Lesetext:

Die  Geschichte am Anfang des 6. Kapitels des Johannesevangeliums hat so richtig gut begonnen:

 

An den grünen Berghängen lagern 5000, - Frauen und Kinder gar nicht mitgezählt. Fünf Gerstenbrote und zwei Fische teilt Jesus aus. Und alle werden satt. Am Ende bleiben zwölf Körbe übrig, gefüllt mit Brot.

 

Am anderen Tag dann sind nach der Erzählung des Autors des Johannes-Evangeliums wieder viele Leute da. Es gibt heftige Gespräche. „Gestern habt ihr Brot gegessen“, sagt Jesus, „doch es geht um mehr: Um Brot, das nicht nur den Magen, sondern das Leben füllt. Nicht nur heute und morgen. Himmelsbrot eben. Davon will ich euch geben“. Die Zuhörenden sind sofort im Bilde: Na klar, ein Gleichnis! Und sie bleiben im Bild, wenn sie ihn bitten: „Herr, gib uns allezeit solches Brot!“.

 

Doch was ist gemeint mit „Himmelsbrot“? – Was könnte der Autor des Textes ausdrücken, mitteilen wollen? Die Antwort ist ein Schock: „Ich bin das Brot des Lebens …“, sagt Jesus, „Brot, das vom Himmel kommt, damit, wer davon isst, nicht sterbe“. Und weiter: „Wenn ihr nicht das Fleisch des Menschensohns esst und sein Blut trinkt, so habt ihr kein Leben in euch“. Dass er sich ihnen darbietet – zum Verzehr, das ist doch der Gipfel der Geschmacklosigkeit! Jesus redet beinahe mit kannibalischer Genüsslichkeit vom Herumkauen auf seinem Fleisch. Das ist so hart, dass sogar die Jünger ihm nicht mehr folgen wollen. Viele Bibelkundige werfen das Handtuch. Erst recht gehen aufgeklärte moderne Menschen da gern auf Distanz.

Material:

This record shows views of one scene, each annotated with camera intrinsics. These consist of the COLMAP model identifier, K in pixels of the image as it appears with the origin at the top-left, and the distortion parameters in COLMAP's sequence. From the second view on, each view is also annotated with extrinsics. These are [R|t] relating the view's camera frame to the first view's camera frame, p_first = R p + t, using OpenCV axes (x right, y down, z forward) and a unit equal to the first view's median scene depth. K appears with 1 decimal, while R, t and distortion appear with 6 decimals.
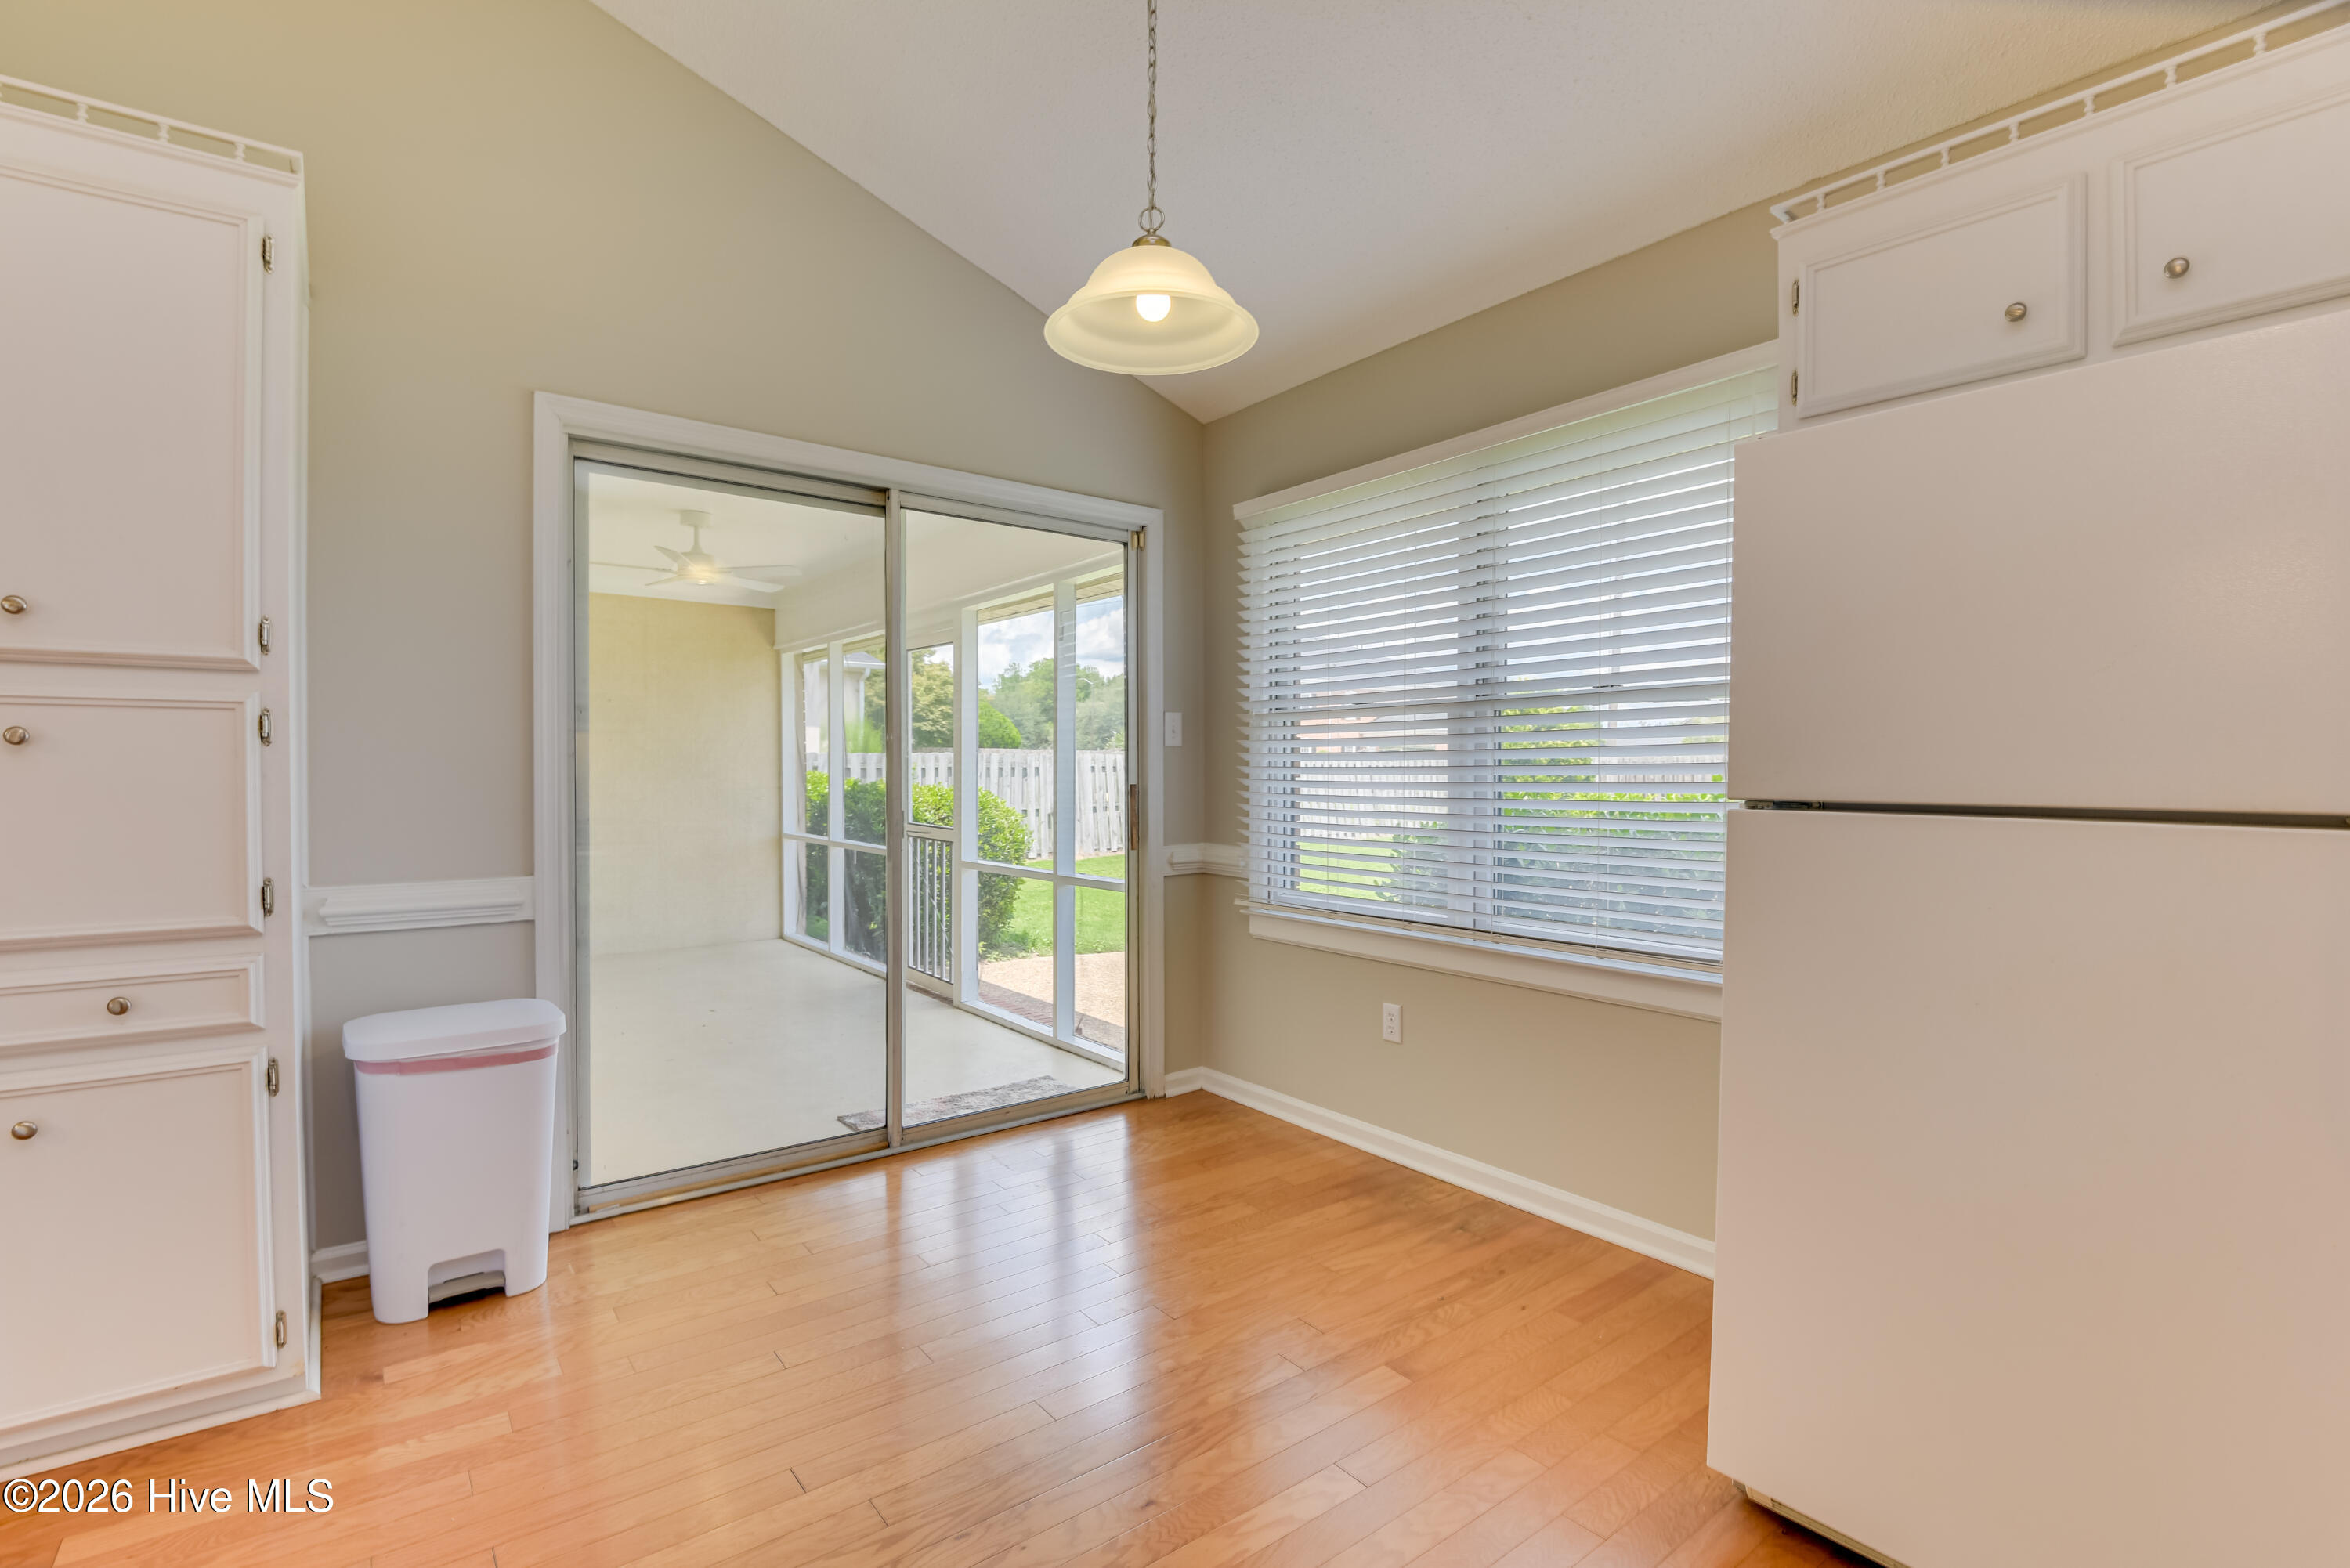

Aufgaben:
A – Wie viele Körbe mit Brot bleiben im Lesetext am Ende übrig?
B – Übersetze den Satz „Fünf Gerstenbrote und zwei Fische teilt Jesus aus.“ aus dem Lesetext ins Englische.
C – Führe den Lesetext über die Rede Jesu vom Himmelsbrot im Johannesevangelium nach seinem letzten Satz weiter.
Das Material braucht man hier nicht.

Lösungen:
A – Zwölf Körbe.

B – Jesus hands out five barley loaves and two fish.

C –
 

Doch da stehe ich nun heute früh mit diesem Evangelium. War vorher noch vom „Brot“ die Rede, ist es hier sein „Fleisch“ und sein „Blut“: „Wie kann der uns sein Fleisch zu essen geben?“, fragten sie ihn - damals. Ich denke, genau das schockiert auch die, die heute davon hören oder lesen.

 

Brot: wogende Kornfelder kommen in den Sinn, weißes Mehl, das durch die Hände gleitet, Teig, der sich gut kneten lässt, schließlich der Duft, wenn die Kruste sich in der Hitze bräunt. Das Brot schreit nicht, wenn man es schneidet. Doch „Fleisch“: Da klebt noch Blut am Messer. Es ist ein schreckliches Bild: „Wer mein Fleisch isst und mein Blut trinkt, … bleibt in mir und ich in ihm“ Tatsächlich wird für „essen“ im griechischen Text das Wort für „nagen, zerkauen, zerbeißen“ gewählt. Zerbeißt mich, kaut mich, nagt an mir, verzehrt mich doch! - … eine Zumutung, eine Provokation.

 

Aber dann stelle ich fest, dass mir dieser vermeintliche „Kannibalismus“ doch gar nicht so fremd ist: Die liebende Mutter, die ihrem Kind sicher nichts zuleide tun will, hat es „zum Fressen gern“. Ich sehe am schmachtenden Blick des Bräutigams, dass er seine geliebte Braut am liebsten mit „Haut und Haaren verschlingen“ möchte und an so mancher Nachricht habe ich „eine Weile zu knabbern“, aber: Menschen brauchen nun einmal Nahrung - handfeste Nahrung in Form von Kalorien, Mineralien, Vitaminen, - Nahrung, die das Herz erfreut, - und Nahrung für die Seele. Menschen - das ist meine Überzeugung - brauchen so etwas wie das, was in der Bibel „Himmelsbrot“ genannt ist. Der Mensch lebt nicht vom Brot und nicht von Worten allein. Beides will verinnerlicht, will einverleibt sein.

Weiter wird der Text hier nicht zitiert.